Davidson, S. J. (2015). Shifting the balance: Relationship as power in organizational life. Nursing Forum, 50(4), 258–264.
- What are three assumptions that the rationalist/positivist makes about power?
- What are the limitations of studying power from the rationalist/positivist approach?
- What is the main assumption about power in using the complex responsive process analysis?
- Why should we examine and call attention to patterns of power relations within organizations?
Power and Health Care for Indigenous People
Recognition of the impact of colonization and residential schools on the health and well-being of Indigenous people requires the nurse leader to take a closer look at the relationship between power and diverse populations and, more specifically, at the relationship between power and the Indigenous population. Foucault’s work demands that we acknowledge “how power relations shape the production of truth” (Macias, 2015, p. 225) and how “discourse defines and limits the subject’s freedom” (p. 231). Foucault also suggests that changing discourse can produce freedom.
Madeleine Dion Stout (2015), a Cree speaker from Alberta who became an RN approximately 46 years ago, worked to improve the health of Indigenous people by changing the discourse of power in just such a way. She addressed the need for Indigenous people to develop their own determinants of health, rather than accept the values of the colonizer society. She stated very eloquently in both Cree and English how the Indigenous people will move forward to reclaim their health and well-being. In her words:
kaskitamasowin miýw-āyāwin is health and wellness we have conjured up and created for ourselves. kaskitamasowin miýw-āyāwinmeans achieving health status that we wish upon ourselves and for our families, communities and nations. We achieve kaskitamasowin miýw-āyāwin with our own will and abilities and with the resources we have at our immediate disposal. kaskitamasowin miýw-āyāwincomes from our inner strength, inner forces, and inner voices. (p. 145)

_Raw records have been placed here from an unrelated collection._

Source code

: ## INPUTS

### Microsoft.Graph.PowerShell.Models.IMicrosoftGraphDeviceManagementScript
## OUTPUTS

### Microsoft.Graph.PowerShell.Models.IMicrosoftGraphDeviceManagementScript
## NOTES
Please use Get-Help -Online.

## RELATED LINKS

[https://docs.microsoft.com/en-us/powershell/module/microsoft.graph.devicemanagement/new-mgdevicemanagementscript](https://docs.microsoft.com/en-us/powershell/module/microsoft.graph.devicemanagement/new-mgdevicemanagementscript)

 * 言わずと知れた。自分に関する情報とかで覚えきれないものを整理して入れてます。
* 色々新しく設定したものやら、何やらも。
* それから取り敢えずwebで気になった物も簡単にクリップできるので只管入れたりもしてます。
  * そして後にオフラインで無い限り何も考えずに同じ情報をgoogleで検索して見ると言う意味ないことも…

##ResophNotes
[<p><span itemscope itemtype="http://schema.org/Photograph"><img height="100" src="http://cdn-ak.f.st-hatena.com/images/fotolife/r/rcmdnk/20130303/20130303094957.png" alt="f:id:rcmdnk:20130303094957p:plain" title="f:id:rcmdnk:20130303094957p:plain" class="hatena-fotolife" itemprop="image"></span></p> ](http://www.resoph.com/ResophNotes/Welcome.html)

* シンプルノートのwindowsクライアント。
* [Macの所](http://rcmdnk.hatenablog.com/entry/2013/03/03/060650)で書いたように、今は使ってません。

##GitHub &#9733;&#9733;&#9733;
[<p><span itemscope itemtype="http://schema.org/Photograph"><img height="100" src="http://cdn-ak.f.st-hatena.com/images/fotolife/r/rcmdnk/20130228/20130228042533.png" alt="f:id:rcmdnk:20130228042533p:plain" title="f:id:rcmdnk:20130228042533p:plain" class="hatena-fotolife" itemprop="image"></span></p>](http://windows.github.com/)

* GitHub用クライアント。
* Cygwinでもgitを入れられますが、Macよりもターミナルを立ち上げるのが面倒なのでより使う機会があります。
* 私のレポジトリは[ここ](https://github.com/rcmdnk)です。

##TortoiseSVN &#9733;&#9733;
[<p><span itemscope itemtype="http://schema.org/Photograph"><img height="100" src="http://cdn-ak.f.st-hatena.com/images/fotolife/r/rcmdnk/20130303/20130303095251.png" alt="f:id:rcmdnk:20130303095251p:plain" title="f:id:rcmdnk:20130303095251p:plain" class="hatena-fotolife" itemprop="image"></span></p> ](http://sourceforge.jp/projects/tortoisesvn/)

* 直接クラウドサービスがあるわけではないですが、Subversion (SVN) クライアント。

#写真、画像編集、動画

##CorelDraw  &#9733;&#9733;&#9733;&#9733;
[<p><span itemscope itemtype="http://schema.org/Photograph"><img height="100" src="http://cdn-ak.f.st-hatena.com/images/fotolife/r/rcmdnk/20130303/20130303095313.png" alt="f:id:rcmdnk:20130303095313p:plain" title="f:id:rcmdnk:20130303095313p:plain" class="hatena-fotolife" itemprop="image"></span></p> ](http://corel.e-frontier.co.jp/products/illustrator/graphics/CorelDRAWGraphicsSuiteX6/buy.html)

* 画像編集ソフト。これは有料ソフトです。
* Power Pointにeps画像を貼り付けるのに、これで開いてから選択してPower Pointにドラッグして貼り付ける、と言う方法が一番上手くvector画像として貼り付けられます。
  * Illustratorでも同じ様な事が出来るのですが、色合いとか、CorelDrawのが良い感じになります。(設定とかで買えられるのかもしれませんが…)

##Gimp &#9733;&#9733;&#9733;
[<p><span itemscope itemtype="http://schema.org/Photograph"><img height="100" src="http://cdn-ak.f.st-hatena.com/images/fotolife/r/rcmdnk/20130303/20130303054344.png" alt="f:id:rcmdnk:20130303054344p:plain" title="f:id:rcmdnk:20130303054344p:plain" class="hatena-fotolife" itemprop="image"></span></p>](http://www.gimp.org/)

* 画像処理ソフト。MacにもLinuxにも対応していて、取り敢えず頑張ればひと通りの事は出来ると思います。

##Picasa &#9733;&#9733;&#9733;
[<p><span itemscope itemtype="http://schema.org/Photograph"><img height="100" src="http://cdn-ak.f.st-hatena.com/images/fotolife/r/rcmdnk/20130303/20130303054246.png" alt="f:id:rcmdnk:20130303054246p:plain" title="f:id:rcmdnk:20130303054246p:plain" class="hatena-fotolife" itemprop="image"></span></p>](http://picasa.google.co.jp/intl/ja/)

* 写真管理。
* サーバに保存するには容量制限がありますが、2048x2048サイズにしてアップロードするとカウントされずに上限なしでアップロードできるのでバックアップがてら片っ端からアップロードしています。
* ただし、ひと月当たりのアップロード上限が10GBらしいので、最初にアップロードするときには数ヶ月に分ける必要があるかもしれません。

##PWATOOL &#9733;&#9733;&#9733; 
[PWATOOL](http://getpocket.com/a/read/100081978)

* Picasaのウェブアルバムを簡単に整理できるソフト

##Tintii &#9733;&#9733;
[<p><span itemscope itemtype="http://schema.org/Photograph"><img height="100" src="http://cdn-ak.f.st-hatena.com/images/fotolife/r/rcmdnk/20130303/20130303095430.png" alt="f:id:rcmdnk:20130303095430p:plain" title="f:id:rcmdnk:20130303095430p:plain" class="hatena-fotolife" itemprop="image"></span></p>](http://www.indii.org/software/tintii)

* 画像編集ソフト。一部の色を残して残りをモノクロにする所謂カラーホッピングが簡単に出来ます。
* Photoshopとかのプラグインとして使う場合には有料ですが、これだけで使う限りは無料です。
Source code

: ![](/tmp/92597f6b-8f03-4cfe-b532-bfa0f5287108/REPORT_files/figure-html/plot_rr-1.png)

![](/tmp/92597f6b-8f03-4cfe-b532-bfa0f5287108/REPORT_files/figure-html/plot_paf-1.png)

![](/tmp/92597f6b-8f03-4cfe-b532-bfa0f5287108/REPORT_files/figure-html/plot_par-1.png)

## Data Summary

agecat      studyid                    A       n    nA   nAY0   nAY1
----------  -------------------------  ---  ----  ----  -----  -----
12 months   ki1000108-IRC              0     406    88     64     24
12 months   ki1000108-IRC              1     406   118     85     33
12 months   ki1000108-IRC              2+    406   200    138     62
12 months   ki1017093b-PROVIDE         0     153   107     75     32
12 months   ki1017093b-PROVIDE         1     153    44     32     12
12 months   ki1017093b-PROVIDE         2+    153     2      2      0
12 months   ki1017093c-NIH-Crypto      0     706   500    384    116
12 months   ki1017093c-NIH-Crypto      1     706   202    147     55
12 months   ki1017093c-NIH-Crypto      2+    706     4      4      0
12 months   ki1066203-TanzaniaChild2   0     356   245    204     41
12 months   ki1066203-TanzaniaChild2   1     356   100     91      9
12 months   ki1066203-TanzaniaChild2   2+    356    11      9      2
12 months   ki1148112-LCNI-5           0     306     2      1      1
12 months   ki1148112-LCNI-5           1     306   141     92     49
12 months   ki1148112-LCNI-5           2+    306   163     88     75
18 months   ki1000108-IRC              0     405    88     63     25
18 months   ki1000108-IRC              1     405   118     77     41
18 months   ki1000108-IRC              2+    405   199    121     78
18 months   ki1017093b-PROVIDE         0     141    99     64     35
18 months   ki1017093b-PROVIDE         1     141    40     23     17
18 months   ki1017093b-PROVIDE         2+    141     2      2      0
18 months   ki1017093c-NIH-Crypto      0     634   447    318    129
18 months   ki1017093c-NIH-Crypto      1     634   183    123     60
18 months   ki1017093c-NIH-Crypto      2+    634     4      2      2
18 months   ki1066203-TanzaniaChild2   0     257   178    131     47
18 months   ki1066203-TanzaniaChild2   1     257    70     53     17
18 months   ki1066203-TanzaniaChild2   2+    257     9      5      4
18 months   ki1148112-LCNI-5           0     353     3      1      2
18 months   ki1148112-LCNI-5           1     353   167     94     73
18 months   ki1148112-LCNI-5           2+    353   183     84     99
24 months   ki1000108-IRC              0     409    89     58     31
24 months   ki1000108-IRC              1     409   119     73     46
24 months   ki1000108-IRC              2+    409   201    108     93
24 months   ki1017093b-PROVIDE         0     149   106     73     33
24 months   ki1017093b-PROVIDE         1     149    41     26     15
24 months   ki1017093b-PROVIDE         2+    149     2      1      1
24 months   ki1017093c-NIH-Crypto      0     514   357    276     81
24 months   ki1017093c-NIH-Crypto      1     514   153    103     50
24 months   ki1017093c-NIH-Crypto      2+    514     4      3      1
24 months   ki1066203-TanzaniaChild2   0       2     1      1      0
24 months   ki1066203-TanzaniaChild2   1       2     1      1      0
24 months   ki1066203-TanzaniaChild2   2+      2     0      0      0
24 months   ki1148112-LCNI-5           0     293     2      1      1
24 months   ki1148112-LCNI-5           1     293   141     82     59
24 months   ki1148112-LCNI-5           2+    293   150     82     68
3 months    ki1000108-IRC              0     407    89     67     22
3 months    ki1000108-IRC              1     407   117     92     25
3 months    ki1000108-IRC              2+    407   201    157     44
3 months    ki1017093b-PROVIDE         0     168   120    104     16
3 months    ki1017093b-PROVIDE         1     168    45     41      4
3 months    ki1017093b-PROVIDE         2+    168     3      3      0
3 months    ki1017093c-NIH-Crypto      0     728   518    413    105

Changes in ownership of Indigenous health and well-being are rapidly becoming evident in the relationship between Health Canada and the Indigenous population. In accordance with the wishes of the Canadian Indigenous people for a health plan that meets their needs, the Government of Canada developed the First Nations and Inuit Home and Community Care (FNIHCC) 10-Year Plan (2013–2023) (Health Canada, 2015).This plan provides a template for collaboration with First Nations and Inuit partners in health care. It will be updated yearly or as needed. The plan is envisioned as responsive to the unique needs of the Indigenous people, representing “a continuum of home and community care services that are comprehensive, culturally safe, accessible, effective, and equitable to that of other Canadians and which respond to the unique health and social needs of First Nations and Inuit” (Health Canada, 2015, p. 1).
Figure 10.5.1 First Indigenous Nurse in Northern Saskatchewan
[January 1958], photo courtesy of the Provincial Archives of Saskatchewan, Photographic Services Branch Collection, collection number R-B6805, is used with permission. All rights reserved. About this photo: Jean (Cuthand) Goodwill was the first Indigenous nurse in Northern Saskatchewan. This photo was taken at the Indian Health Nursing Station in La Ronge, Saskatchewan. Jean Goodwill and her colleague Jocelyn Bruyere went on to develop a registry of Indigenous nurses, which eventually became the Registered Nurses of Canadian Indian Ancestry, laying the foundation for the formation of the Canadian Indigenous Nurses Association in 1975.